Problem: Swap "greater than" for "larger than" throughout the records below and write them out again with nothing else altered, omitting the pictures.

-------- Record excerpts

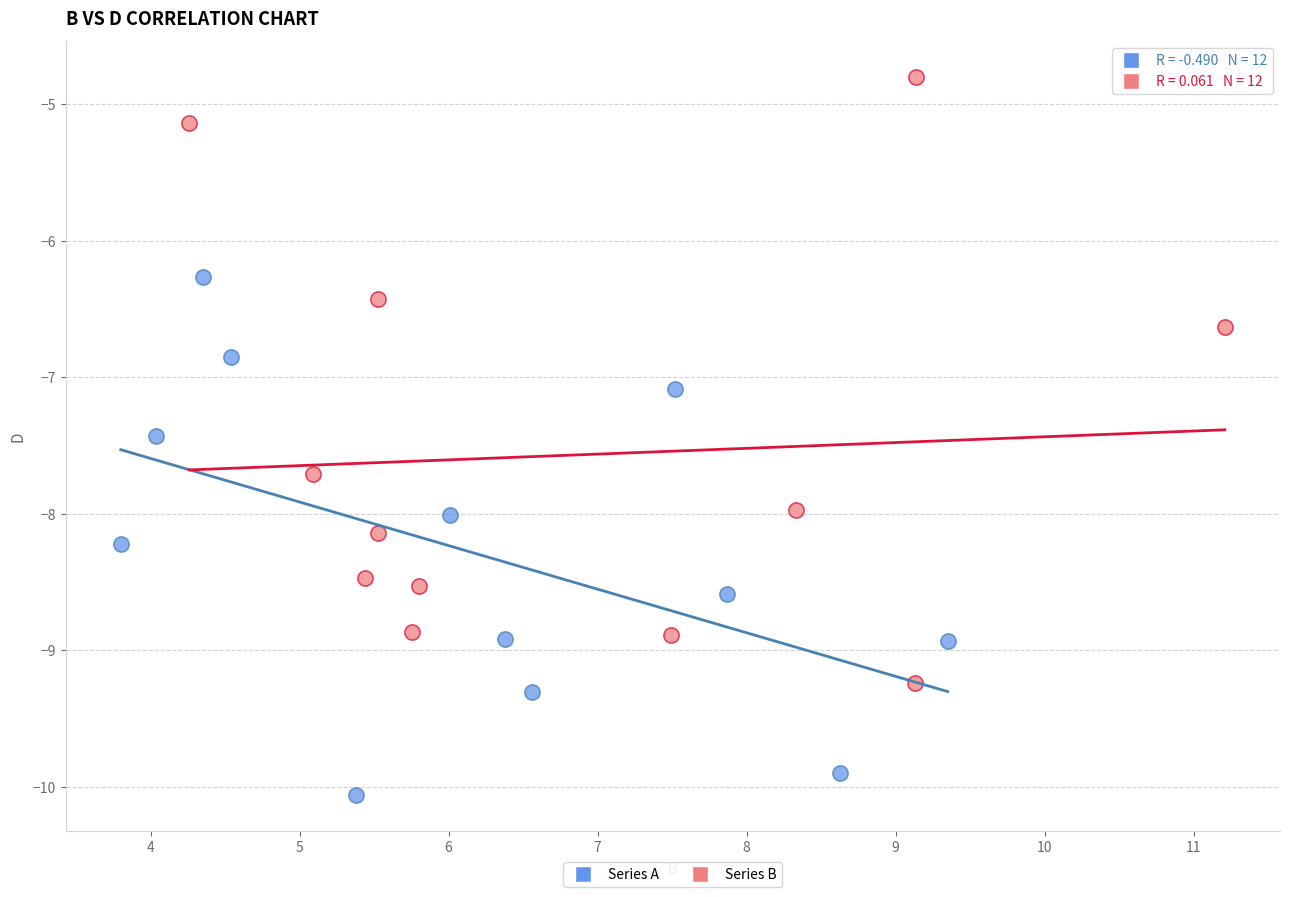

Which series reaches the maximum Y coordinate?

Series B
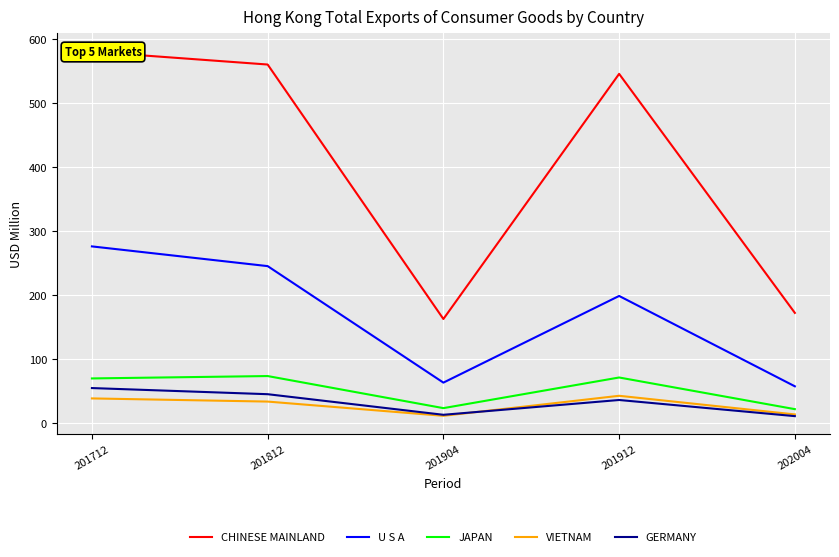

Is the value of VIETNAM at 201912 greater than the value of GERMANY at 202004?

Yes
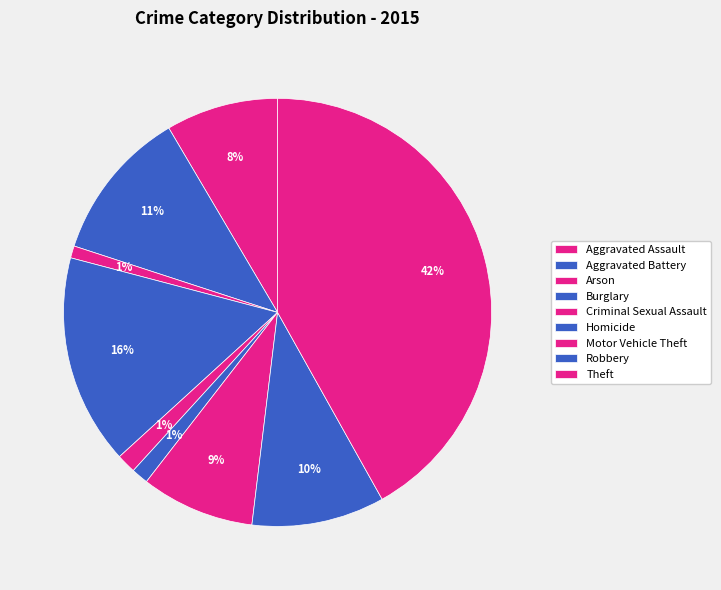

To the nearest percent, what percentage of the pie is Motor Vehicle Theft?

9%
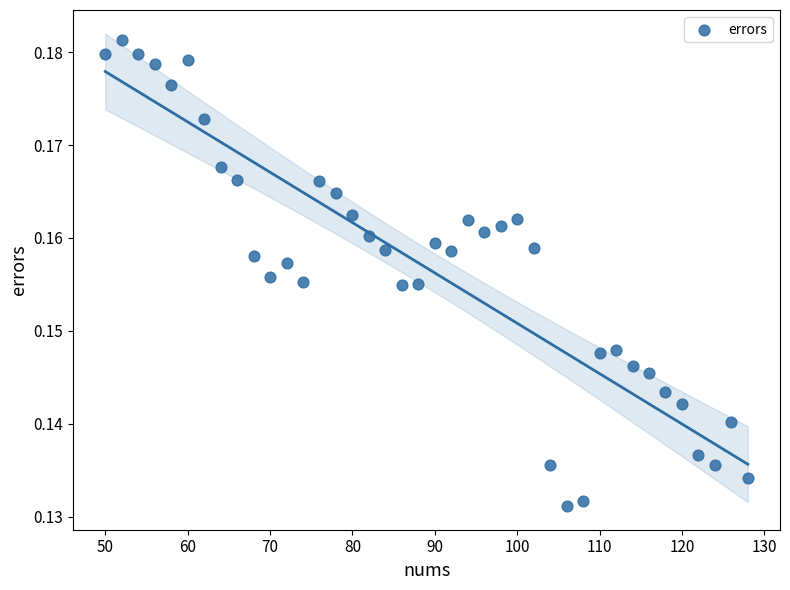

What is the range of X values (max minus min)?

78.0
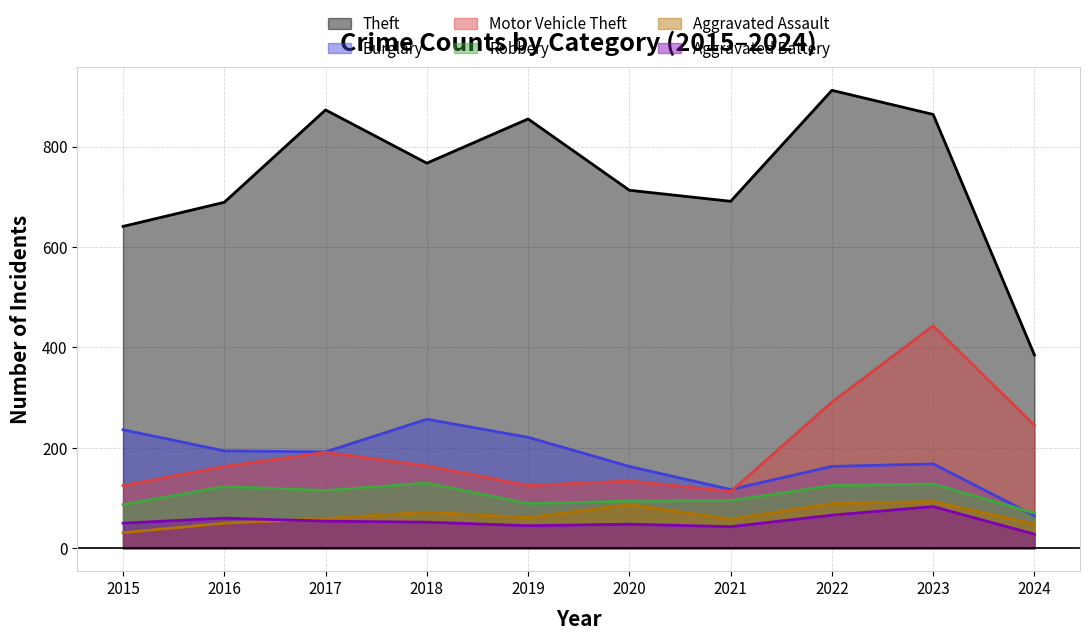

Reading left to right, list all the values displayed in this chart.

Theft: 641	689	873	767	855	713	691	912	864	385
Burglary: 236	194	192	257	221	163	117	163	168	65
Motor Vehicle Theft: 125	163	191	164	125	134	113	291	443	245
Robbery: 87	123	115	130	89	94	95	125	128	70
Aggravated Assault: 31	50	59	72	61	87	58	89	93	48
Aggravated Battery: 50	60	54	52	45	48	43	66	83	28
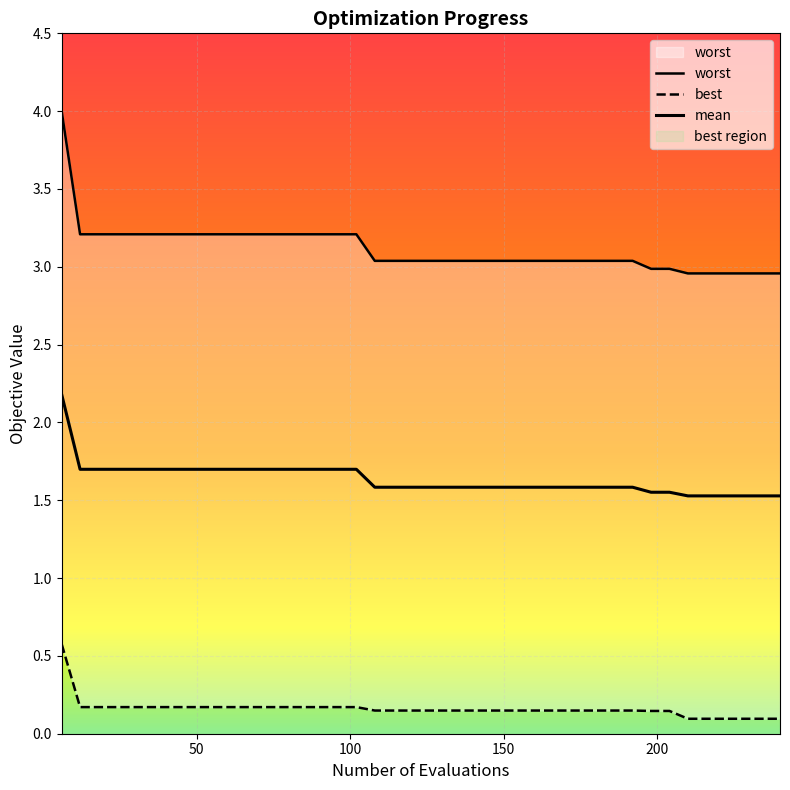

What is the highest value of the best series?

0.6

----------------

Task solution:
Which series reaches the maximum Y coordinate?

Series B

Is the value of VIETNAM at 201912 larger than the value of GERMANY at 202004?

Yes

To the nearest percent, what percentage of the pie is Motor Vehicle Theft?

9%

What is the range of X values (max minus min)?

78.0

Reading left to right, list all the values displayed in this chart.

Theft: 641	689	873	767	855	713	691	912	864	385
Burglary: 236	194	192	257	221	163	117	163	168	65
Motor Vehicle Theft: 125	163	191	164	125	134	113	291	443	245
Robbery: 87	123	115	130	89	94	95	125	128	70
Aggravated Assault: 31	50	59	72	61	87	58	89	93	48
Aggravated Battery: 50	60	54	52	45	48	43	66	83	28

What is the highest value of the best series?

0.6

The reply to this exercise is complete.